There are lots of studies pointing both ways.
Some show low T increases cardiovascular event risk and others show TRT increases it, but usually only in the first few years. The risks are small and conflicting, so I’m betting other factors such as diet and overall health are far more important.
You go get a blood test. If it’s low and you’re showing many of the symptoms listed. It may be low testosterone.
If you’ve none of the symptoms, you’re probably within the normal range and are fine with how you’re reCting to the level of testosterone you currently produce.
If you have low testosterone, you can take testosterone to get you to where you’re feeling better.
In the oral traditions of several pre-civilisation tribes there are stories of how they had to dispose of the elderly once they became a drain on resources.
One South American tribe took the women to a river where they were killed with an axe to the head. The men were expected to leave the tribe where presumably they would die in the wilderness. The Inuit more famously left them out in the cold to die of exposure.
There clearly were a significant number of people who lived to old age, at least enough to become a burden.
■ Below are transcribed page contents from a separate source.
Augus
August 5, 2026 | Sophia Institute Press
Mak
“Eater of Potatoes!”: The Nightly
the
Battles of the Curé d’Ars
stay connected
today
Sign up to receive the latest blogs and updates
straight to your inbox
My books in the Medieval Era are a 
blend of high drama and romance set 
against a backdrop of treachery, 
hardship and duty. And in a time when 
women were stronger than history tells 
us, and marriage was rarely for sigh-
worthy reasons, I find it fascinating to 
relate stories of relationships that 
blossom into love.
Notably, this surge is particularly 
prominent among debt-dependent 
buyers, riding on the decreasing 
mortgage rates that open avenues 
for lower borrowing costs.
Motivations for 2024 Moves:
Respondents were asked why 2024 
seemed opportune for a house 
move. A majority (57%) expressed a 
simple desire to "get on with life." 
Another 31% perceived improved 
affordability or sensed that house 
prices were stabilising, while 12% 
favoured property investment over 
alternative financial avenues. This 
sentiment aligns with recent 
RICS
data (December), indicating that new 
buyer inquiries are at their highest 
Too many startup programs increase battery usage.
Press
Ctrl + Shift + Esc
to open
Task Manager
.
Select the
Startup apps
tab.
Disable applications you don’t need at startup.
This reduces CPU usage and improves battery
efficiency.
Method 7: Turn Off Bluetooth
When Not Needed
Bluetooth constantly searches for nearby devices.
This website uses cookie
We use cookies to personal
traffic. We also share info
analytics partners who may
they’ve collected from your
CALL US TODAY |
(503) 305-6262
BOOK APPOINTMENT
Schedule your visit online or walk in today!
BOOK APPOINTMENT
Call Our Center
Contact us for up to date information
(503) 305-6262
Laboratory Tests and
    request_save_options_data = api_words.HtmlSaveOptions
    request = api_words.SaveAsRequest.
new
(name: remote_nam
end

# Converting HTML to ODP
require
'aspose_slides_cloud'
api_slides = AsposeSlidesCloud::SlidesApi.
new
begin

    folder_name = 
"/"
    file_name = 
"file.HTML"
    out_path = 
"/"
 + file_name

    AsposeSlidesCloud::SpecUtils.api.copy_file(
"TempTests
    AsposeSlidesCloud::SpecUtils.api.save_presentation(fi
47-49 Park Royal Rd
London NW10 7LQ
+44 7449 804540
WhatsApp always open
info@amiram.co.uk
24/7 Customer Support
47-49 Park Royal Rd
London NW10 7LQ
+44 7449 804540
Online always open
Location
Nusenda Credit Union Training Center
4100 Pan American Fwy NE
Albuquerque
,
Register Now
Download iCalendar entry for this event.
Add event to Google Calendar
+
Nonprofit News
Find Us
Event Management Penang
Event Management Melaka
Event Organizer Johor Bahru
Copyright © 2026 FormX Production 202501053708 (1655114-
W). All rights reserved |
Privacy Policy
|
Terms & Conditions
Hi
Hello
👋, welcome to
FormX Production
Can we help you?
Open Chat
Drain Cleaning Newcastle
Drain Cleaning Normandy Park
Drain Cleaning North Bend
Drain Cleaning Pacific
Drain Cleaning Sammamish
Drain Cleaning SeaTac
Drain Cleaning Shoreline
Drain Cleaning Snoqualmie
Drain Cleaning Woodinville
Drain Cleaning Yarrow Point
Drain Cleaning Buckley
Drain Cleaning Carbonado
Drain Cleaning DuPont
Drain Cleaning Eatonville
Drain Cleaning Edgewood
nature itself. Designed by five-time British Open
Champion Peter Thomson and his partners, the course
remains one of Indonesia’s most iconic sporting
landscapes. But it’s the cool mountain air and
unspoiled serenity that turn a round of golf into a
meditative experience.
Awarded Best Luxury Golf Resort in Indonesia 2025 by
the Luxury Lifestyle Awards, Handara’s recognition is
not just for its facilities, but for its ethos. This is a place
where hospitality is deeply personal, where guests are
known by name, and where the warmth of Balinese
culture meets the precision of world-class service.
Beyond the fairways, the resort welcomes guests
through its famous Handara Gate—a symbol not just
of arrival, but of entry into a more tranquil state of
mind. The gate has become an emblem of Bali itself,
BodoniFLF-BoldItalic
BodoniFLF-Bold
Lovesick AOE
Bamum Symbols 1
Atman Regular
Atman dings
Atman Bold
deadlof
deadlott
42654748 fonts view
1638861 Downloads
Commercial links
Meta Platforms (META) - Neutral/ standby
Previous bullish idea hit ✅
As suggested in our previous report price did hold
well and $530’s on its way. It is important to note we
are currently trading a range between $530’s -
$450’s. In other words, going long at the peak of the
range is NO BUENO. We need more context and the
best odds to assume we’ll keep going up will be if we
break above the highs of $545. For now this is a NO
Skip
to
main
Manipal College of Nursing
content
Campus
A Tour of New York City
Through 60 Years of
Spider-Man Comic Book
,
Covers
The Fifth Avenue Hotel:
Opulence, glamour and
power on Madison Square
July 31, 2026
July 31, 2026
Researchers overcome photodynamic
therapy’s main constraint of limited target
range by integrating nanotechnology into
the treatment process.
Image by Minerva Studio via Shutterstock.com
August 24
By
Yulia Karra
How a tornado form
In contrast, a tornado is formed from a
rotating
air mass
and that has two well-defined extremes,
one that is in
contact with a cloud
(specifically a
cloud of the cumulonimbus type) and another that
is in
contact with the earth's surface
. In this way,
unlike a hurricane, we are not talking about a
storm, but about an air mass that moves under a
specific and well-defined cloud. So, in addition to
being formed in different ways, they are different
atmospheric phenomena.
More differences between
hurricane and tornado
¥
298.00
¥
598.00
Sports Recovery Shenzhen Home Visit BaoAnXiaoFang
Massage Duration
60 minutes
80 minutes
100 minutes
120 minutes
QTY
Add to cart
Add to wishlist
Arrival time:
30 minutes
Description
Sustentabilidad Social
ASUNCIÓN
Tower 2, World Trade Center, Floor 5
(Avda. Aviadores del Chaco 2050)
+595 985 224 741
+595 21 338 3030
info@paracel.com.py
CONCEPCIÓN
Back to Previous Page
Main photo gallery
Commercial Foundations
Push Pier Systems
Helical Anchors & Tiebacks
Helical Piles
Not as many as now, of course, loss of eyesight and/or teeth would have hastened early death, as would lack of medical care to artificially prolong existence.
For hunter gatherers elderly women would have been very important providing childcare while everyone else hunted and gathered. Elderly men, not so useful.
However, there is evidence of other tribes who valued their elders for wisdom, experience etc. It’s not clear-cut.
One of the theories of menopause is this. So they focus on caring for grandchildren that passes on their genetic material. And take over child care duties to allow the parents to reproduce more and go do useful stuff like hunt and gather.
I remember reading about an elderly Neanderthal that was also disabled in some way who could only have survived with the support of other Neanderthals.